## Aangeleverde tekst
------------------------------------------------------------------------
Hof ter Stokere: 25ste Open Tuindag
Zondag kan je (misschien voor het laatst) naar de Open Tuindag van Hof ter Stokere van de familie Van Bouwel-Van den Heuvel. Je vindt er niet alleen de hoevetuin met zijn honderden planten, maar ook een hele collectie landbouwwerktuigen. Het landgoed vind je in het wat afgelegen Diepte, een gehucht met een hele geschiedenis.
Luc Van Bouwel: “Mensen denken inderdaad dat De Diepte in Wortel ligt, maar ik kan je verzekeren dat het deel uitmaakt van Merksplas. Het is uitgestrekt tot aan de Pampa dat er in de jaren ’30 kwam. Vroeger heette het hier allemaal Molenzijde. De Diepte was een landgoed van 47 hectare, dat einde 1880 door wereldburger Albert Van Schelle werd gekocht. We weten niet goed precies wanneer. Albert Van Schelle was een advocaat uit Brussel. De Villahoeve De Diepte was het eerste gebouw dat er kwam, later gevolgd door een conciรซrgehoeve, het latere Hof ter Stokere.”
------------------------------------------------------------------------
## Gegevens bij opdracht
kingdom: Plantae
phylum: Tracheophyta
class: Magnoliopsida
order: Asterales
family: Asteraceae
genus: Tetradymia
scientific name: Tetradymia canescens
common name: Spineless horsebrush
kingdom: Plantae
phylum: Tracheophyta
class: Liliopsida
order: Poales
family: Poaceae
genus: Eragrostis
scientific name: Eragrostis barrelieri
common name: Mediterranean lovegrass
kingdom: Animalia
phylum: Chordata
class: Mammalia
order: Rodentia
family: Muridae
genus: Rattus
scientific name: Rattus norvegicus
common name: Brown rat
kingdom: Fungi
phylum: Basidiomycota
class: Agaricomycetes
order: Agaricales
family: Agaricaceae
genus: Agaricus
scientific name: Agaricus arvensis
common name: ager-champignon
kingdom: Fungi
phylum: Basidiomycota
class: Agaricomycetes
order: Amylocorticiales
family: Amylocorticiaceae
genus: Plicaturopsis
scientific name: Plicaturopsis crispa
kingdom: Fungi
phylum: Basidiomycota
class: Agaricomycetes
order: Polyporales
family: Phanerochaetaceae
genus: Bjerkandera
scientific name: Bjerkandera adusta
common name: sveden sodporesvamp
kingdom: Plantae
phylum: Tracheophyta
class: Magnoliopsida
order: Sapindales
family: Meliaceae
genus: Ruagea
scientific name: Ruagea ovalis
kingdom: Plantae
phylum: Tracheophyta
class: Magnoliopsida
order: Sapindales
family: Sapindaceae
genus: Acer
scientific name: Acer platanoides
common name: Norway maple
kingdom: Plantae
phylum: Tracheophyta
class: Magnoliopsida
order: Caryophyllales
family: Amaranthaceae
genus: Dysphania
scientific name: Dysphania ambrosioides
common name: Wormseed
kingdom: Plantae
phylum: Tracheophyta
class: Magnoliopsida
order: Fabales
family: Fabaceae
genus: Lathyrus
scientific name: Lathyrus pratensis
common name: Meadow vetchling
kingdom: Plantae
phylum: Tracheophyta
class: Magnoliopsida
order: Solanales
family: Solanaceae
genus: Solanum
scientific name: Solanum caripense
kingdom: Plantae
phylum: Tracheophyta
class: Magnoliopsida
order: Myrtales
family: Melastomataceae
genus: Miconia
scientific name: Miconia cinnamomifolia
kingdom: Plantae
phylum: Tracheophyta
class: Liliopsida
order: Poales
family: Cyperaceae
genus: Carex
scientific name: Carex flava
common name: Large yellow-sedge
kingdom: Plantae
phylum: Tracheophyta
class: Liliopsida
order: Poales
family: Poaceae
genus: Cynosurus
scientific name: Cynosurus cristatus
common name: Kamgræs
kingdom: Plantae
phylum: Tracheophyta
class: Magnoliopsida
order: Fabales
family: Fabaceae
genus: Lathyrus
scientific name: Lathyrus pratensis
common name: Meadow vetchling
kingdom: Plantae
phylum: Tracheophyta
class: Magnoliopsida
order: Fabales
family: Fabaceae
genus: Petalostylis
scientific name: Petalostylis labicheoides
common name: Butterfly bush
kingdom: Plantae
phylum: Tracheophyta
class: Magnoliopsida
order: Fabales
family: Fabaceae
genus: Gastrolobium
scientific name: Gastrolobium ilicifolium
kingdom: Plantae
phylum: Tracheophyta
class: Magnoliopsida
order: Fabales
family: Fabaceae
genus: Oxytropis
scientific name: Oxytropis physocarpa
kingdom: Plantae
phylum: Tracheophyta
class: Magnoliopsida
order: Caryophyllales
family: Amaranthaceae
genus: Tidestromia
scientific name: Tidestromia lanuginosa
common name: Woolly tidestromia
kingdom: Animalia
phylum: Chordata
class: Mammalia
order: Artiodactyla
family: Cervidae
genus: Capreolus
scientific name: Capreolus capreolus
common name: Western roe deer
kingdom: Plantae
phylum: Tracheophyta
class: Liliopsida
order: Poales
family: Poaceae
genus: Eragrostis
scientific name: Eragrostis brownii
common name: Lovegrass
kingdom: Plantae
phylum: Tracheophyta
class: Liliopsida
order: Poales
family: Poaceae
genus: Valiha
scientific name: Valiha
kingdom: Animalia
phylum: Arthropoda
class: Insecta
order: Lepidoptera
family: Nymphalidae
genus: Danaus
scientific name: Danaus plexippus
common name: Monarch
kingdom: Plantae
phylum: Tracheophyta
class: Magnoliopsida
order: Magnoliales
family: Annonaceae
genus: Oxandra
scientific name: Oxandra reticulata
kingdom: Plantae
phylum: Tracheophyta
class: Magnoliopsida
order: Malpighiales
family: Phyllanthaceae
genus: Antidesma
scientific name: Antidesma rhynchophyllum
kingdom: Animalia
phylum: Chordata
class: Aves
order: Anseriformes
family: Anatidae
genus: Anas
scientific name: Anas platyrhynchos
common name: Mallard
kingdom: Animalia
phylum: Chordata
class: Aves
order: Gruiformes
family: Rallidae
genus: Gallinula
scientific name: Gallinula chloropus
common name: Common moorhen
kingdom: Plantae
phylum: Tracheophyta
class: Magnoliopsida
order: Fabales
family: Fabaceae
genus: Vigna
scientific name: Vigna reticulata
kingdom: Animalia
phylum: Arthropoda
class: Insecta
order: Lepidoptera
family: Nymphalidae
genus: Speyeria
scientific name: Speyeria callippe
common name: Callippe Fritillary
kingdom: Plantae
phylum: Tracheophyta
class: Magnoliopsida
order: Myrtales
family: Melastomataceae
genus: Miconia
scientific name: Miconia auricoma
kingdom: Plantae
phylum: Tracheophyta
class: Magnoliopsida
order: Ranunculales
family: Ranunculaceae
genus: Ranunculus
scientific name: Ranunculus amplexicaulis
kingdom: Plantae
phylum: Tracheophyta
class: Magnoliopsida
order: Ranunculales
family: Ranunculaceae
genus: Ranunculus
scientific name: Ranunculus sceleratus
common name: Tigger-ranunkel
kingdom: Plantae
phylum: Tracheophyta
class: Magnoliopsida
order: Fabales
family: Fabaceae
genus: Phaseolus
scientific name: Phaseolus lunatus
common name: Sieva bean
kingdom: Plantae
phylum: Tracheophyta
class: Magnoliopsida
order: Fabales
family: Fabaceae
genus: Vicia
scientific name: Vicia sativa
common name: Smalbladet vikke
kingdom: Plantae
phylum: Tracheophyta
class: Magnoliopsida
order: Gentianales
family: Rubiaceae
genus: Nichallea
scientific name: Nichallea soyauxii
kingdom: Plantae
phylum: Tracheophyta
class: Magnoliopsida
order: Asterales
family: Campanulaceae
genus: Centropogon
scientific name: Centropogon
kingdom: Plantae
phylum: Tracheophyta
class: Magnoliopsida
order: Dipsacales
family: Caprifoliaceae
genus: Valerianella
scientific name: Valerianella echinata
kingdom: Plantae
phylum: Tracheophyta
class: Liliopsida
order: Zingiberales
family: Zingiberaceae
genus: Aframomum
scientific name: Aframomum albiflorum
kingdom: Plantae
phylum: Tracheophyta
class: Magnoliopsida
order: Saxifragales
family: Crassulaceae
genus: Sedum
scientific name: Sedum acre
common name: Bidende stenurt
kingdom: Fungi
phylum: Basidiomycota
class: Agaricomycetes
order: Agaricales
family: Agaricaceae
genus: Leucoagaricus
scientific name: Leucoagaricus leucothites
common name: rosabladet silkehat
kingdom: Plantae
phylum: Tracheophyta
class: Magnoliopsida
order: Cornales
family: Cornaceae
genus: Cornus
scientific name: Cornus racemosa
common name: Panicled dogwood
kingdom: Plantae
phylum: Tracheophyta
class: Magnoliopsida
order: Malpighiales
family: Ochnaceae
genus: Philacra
------------------------------------------------------------------------
## Wat moet je doen
1. Zet de regels uit de gegevens, van de regel met "common name: Woolly tidestromia" tot en met de regel met "common name: Common moorhen", om in een Markdown-tabel met de kolommen Rij (een volgnummer) en Regel. Laat lege regels weg.
2. Schrijf een vervolg op de tekst over de Open Tuindag van Hof ter Stokere, te beginnen na de laatste zin.

## Gegeven antwoorden
1.
| Rij | Regel |
|---|---|
| 1 | common name: Woolly tidestromia |
| 2 | kingdom: Animalia |
| 3 | phylum: Chordata |
| 4 | class: Mammalia |
| 5 | order: Artiodactyla |
| 6 | family: Cervidae |
| 7 | genus: Capreolus |
| 8 | scientific name: Capreolus capreolus |
| 9 | common name: Western roe deer |
| 10 | kingdom: Plantae |
| 11 | phylum: Tracheophyta |
| 12 | class: Liliopsida |
| 13 | order: Poales |
| 14 | family: Poaceae |
| 15 | genus: Eragrostis |
| 16 | scientific name: Eragrostis brownii |
| 17 | common name: Lovegrass |
| 18 | kingdom: Plantae |
| 19 | phylum: Tracheophyta |
| 20 | class: Liliopsida |
| 21 | order: Poales |
| 22 | family: Poaceae |
| 23 | genus: Valiha |
| 24 | scientific name: Valiha |
| 25 | kingdom: Animalia |
| 26 | phylum: Arthropoda |
| 27 | class: Insecta |
| 28 | order: Lepidoptera |
| 29 | family: Nymphalidae |
| 30 | genus: Danaus |
| 31 | scientific name: Danaus plexippus |
| 32 | common name: Monarch |
| 33 | kingdom: Plantae |
| 34 | phylum: Tracheophyta |
| 35 | class: Magnoliopsida |
| 36 | order: Magnoliales |
| 37 | family: Annonaceae |
| 38 | genus: Oxandra |
| 39 | scientific name: Oxandra reticulata |
| 40 | kingdom: Plantae |
| 41 | phylum: Tracheophyta |
| 42 | class: Magnoliopsida |
| 43 | order: Malpighiales |
| 44 | family: Phyllanthaceae |
| 45 | genus: Antidesma |
| 46 | scientific name: Antidesma rhynchophyllum |
| 47 | kingdom: Animalia |
| 48 | phylum: Chordata |
| 49 | class: Aves |
| 50 | order: Anseriformes |
| 51 | family: Anatidae |
| 52 | genus: Anas |
| 53 | scientific name: Anas platyrhynchos |
| 54 | common name: Mallard |
| 55 | kingdom: Animalia |
| 56 | phylum: Chordata |
| 57 | class: Aves |
| 58 | order: Gruiformes |
| 59 | family: Rallidae |
| 60 | genus: Gallinula |
| 61 | scientific name: Gallinula chloropus |
| 62 | common name: Common moorhen |

2.
Landgoed met geschiedenis
“Van Schelle was daarnaast ook een paardenfokker en afgevaardigde voor het Rode Kruis. In die laatste functie leerde hij zijn latere vrouw kennen, de Amerkikaanse Annie Fowler. Hij ontmoette haar in Cuba, waar ook zij werkte voor het Rode Kruis. Ze trouwen in 1898, en komen naar Merksplas. Ti (Martial) Van Schelle, hun zoon, wordt in de zomer van 1899 geboren. Albert zal hier tot in 1919 blijven wonen. Dan wordt het landgoed verkocht. Annie Fowler stierf op het einde van Wereldoorlog I in de Verenigde Staten. Martial dient in die tijd ook in het Amerikaanse leger. Na de oorlog trekt Ti naar Brussel en opent daar als zakenman een aantal sportwinkels. Zijn levensloop is een verhaal apart. Leen Huet, die hier om de hoek in de Villa woont, wil daar nog altijd een boek over uitbrengen.”
“In 1919 komt De Diepte enkele jaren in handen van mijn overgrootvader Pieter-Jan Van den Heuvel. Hij boerde hier die tijd met zijn jongste zoon Martin, maar die laatste wou liever studeren en zag het boeren niet zitten. Rond 1921 wordt het domein opnieuw verkocht. Dat zorgt ervoor dat het helemaal opgedeeld wordt.”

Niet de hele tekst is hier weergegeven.